[PATCH v4.14 backport 07/10] powerpc/64s: Add support for RFI flush of L1-D cache

Michael Ellerman mpe at ellerman.id.au
Fri Jan 19 00:34:07 AEDT 2018


commit aa8a5e0062ac940f7659394f4817c948dc8c0667 upstream.

On some CPUs we can prevent the Meltdown vulnerability by flushing the
L1-D cache on exit from kernel to user mode, and from hypervisor to
guest.

This is known to be the case on at least Power7, Power8 and Power9. At
this time we do not know the status of the vulnerability on other CPUs
such as the 970 (Apple G5), pasemi CPUs (AmigaOne X1000) or Freescale
CPUs. As more information comes to light we can enable this, or other
mechanisms on those CPUs.

The vulnerability occurs when the load of an architecturally
inaccessible memory region (eg. userspace load of kernel memory) is
speculatively executed to the point where its result can influence the
address of a subsequent speculatively executed load.

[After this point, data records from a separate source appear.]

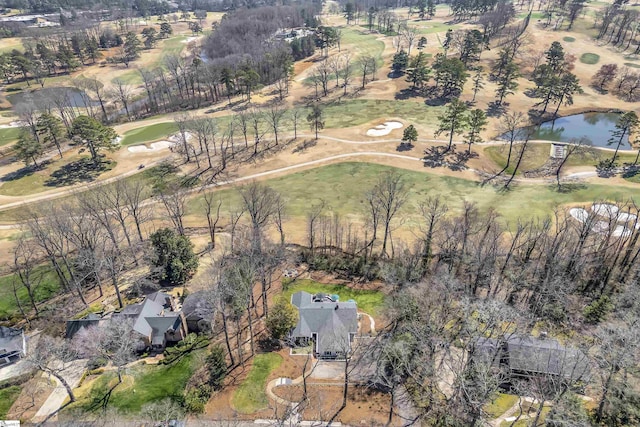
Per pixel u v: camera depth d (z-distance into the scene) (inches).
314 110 5319.9
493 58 7214.6
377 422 1993.1
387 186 3604.8
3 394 2181.3
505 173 4488.2
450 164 4626.0
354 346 2411.4
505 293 2664.9
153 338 2436.0
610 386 1888.5
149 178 4498.0
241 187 4138.8
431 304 2452.0
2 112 6343.5
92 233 3088.1
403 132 5315.0
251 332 2423.7
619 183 4143.7
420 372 2185.0
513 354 2116.1
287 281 2950.3
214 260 3043.8
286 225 3580.2
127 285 2938.0
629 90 6161.4
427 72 6348.4
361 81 6939.0
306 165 4670.3
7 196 4195.4
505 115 5703.7
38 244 3002.0
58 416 2060.8
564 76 5738.2
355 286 2901.1
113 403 2118.6
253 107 6264.8
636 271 2743.6
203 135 4926.2
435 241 3211.1
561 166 4480.8
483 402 1820.9
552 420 1713.8
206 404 2111.2
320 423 1994.3
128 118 6299.2
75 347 2333.9
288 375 2257.6
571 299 2566.4
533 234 3235.7
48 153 5078.7
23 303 2800.2
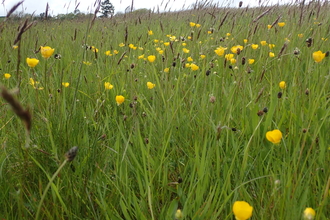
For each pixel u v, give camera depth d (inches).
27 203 57.0
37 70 145.1
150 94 107.7
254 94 88.6
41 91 97.5
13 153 68.6
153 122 81.4
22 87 109.0
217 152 57.9
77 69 131.5
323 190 49.9
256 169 59.9
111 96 106.3
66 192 57.0
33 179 61.2
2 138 73.6
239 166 62.4
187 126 79.7
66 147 68.7
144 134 79.2
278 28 180.2
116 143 67.0
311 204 51.4
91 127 85.0
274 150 67.9
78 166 63.1
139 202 55.4
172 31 204.8
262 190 54.4
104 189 56.5
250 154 67.6
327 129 67.6
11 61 139.7
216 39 151.3
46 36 207.3
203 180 57.6
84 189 54.9
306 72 100.7
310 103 74.2
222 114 79.6
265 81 102.6
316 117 68.6
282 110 80.0
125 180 59.7
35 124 78.7
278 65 106.5
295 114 72.8
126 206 56.4
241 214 35.0
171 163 69.9
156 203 57.6
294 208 43.3
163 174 63.7
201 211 51.1
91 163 63.4
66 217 54.1
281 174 52.6
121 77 118.5
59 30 256.1
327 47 126.8
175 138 75.6
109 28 247.1
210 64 110.2
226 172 60.0
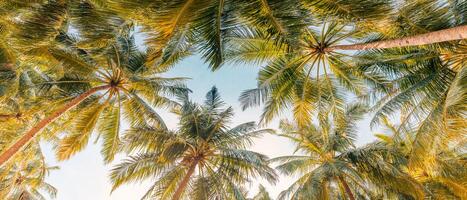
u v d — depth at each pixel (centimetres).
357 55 1061
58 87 1161
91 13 759
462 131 924
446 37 576
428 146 975
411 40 654
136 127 1211
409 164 1021
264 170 1212
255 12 702
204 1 584
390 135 1448
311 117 1182
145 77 1223
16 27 848
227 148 1309
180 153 1225
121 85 1159
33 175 1862
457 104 894
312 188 1355
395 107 1034
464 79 816
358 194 1614
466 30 541
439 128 947
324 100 1177
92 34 754
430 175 1378
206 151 1349
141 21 575
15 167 1784
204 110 1384
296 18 725
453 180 1324
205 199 1276
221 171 1335
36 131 980
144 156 1275
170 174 1308
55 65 1034
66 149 1093
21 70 1165
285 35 746
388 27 747
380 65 1108
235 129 1376
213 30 642
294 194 1425
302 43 933
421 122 1020
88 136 1138
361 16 703
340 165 1371
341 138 1498
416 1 743
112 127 1186
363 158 1327
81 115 1145
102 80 1143
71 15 784
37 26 788
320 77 1146
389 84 1139
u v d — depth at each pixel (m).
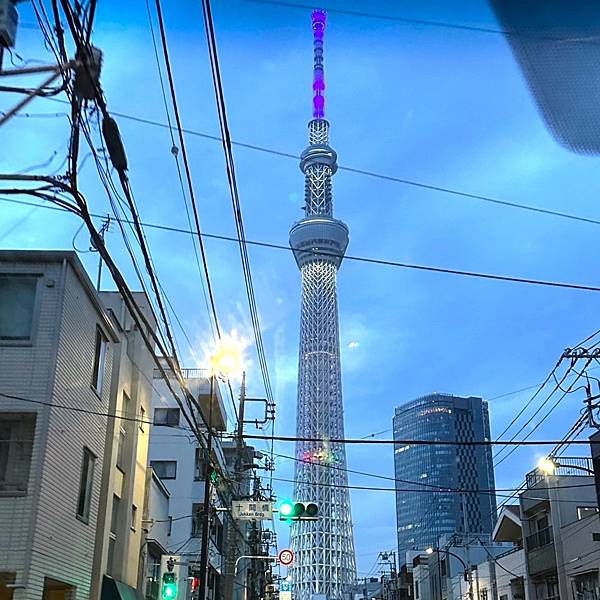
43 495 15.05
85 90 6.83
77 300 17.34
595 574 30.78
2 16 6.11
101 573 19.39
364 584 127.88
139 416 23.64
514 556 40.84
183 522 34.06
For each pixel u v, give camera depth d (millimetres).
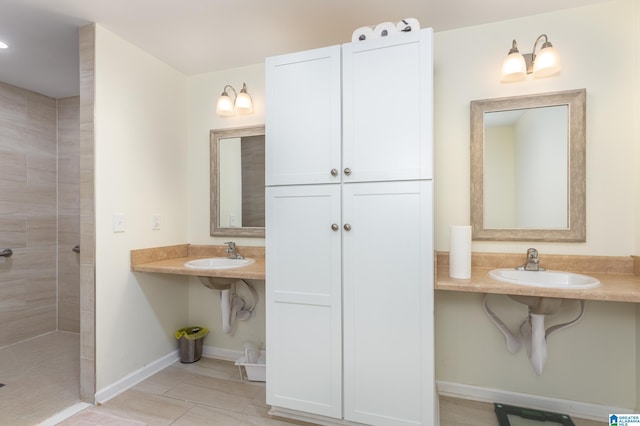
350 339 1649
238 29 2037
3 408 1880
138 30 2035
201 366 2463
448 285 1558
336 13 1875
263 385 2180
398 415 1583
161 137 2441
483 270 1900
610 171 1777
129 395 2047
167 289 2514
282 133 1761
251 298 2518
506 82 1943
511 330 1962
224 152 2588
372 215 1611
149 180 2332
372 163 1609
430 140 1524
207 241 2643
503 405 1929
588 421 1799
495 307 1991
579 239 1811
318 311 1697
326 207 1682
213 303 2654
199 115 2674
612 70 1773
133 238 2203
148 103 2328
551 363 1893
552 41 1864
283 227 1755
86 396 1948
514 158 1928
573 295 1415
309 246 1709
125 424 1746
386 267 1594
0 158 2715
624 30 1755
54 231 3119
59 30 2010
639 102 1701
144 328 2295
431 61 1529
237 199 2551
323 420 1747
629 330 1772
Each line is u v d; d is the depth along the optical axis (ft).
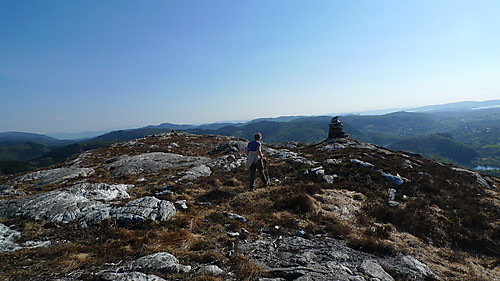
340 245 22.82
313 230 25.77
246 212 30.63
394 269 19.29
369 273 17.54
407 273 18.99
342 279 16.01
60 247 19.21
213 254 18.26
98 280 14.08
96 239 21.84
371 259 20.62
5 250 18.89
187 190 41.14
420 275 19.01
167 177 56.70
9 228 23.88
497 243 28.35
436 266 21.83
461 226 31.53
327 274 16.48
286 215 29.30
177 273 15.39
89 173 71.46
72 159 116.37
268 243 22.08
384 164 63.16
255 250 20.44
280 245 21.84
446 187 49.73
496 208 40.96
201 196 37.40
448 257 24.18
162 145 148.36
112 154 120.26
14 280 14.14
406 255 22.47
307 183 46.50
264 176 42.83
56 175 69.97
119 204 30.45
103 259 17.15
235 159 74.13
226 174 56.85
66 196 32.76
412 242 26.30
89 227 24.48
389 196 41.09
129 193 41.75
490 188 57.67
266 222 27.27
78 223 25.32
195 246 20.18
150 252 18.40
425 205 38.55
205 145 155.12
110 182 55.98
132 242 20.62
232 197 36.76
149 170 71.05
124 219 25.91
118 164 80.02
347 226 26.91
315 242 23.07
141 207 28.53
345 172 53.67
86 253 18.53
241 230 24.62
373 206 35.40
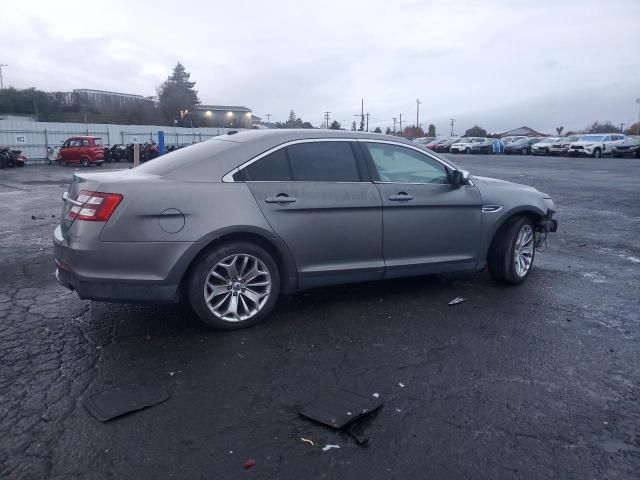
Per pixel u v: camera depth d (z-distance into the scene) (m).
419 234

In order for that to happen, the first load must hit in the L1,
because before the load is sent to the L2 the permission check is
performed. Therefore if no kernel addresses hit in the L1 the
vulnerability can not occur. We can ensure that is the case by
flushing the L1 whenever we return to userspace. Similarly for
hypervisor vs guest.

In order to flush the L1-D cache on exit, we add a section of nops at
each (h)rfi location that returns to a lower privileged context, and
patch that with some sequence. Newer firmwares are able to advertise
to us that there is a special nop instruction that flushes the L1-D.
If we do not see that advertised, we fall back to doing a displacement
flush in software.

For guest kernels we support migration between some CPU versions, and
different CPUs may use different flush instructions. So that we are
prepared to migrate to a machine with a different flush instruction
activated, we may have to patch more than one flush instruction at
boot if the hypervisor tells us to.

In the end this patch is mostly the work of Nicholas Piggin and
Michael Ellerman. However a cast of thousands contributed to analysis
of the issue, earlier versions of the patch, back ports testing etc.
Many thanks to all of them.

Tested-by: Jon Masters <jcm at redhat.com>
Signed-off-by: Nicholas Piggin <npiggin at gmail.com>
Signed-off-by: Michael Ellerman <mpe at ellerman.id.au>
---
 arch/powerpc/include/asm/exception-64s.h  | 40 ++++++++++++---
 arch/powerpc/include/asm/feature-fixups.h | 13 +++++
 arch/powerpc/include/asm/paca.h           | 10 ++++
 arch/powerpc/include/asm/setup.h          | 13 +++++
 arch/powerpc/kernel/asm-offsets.c         |  5 ++
 arch/powerpc/kernel/exceptions-64s.S      | 84 +++++++++++++++++++++++++++++++
 arch/powerpc/kernel/setup_64.c            | 79 +++++++++++++++++++++++++++++
 arch/powerpc/kernel/vmlinux.lds.S         |  9 ++++
 arch/powerpc/lib/feature-fixups.c         | 41 +++++++++++++++
 9 files changed, 286 insertions(+), 8 deletions(-)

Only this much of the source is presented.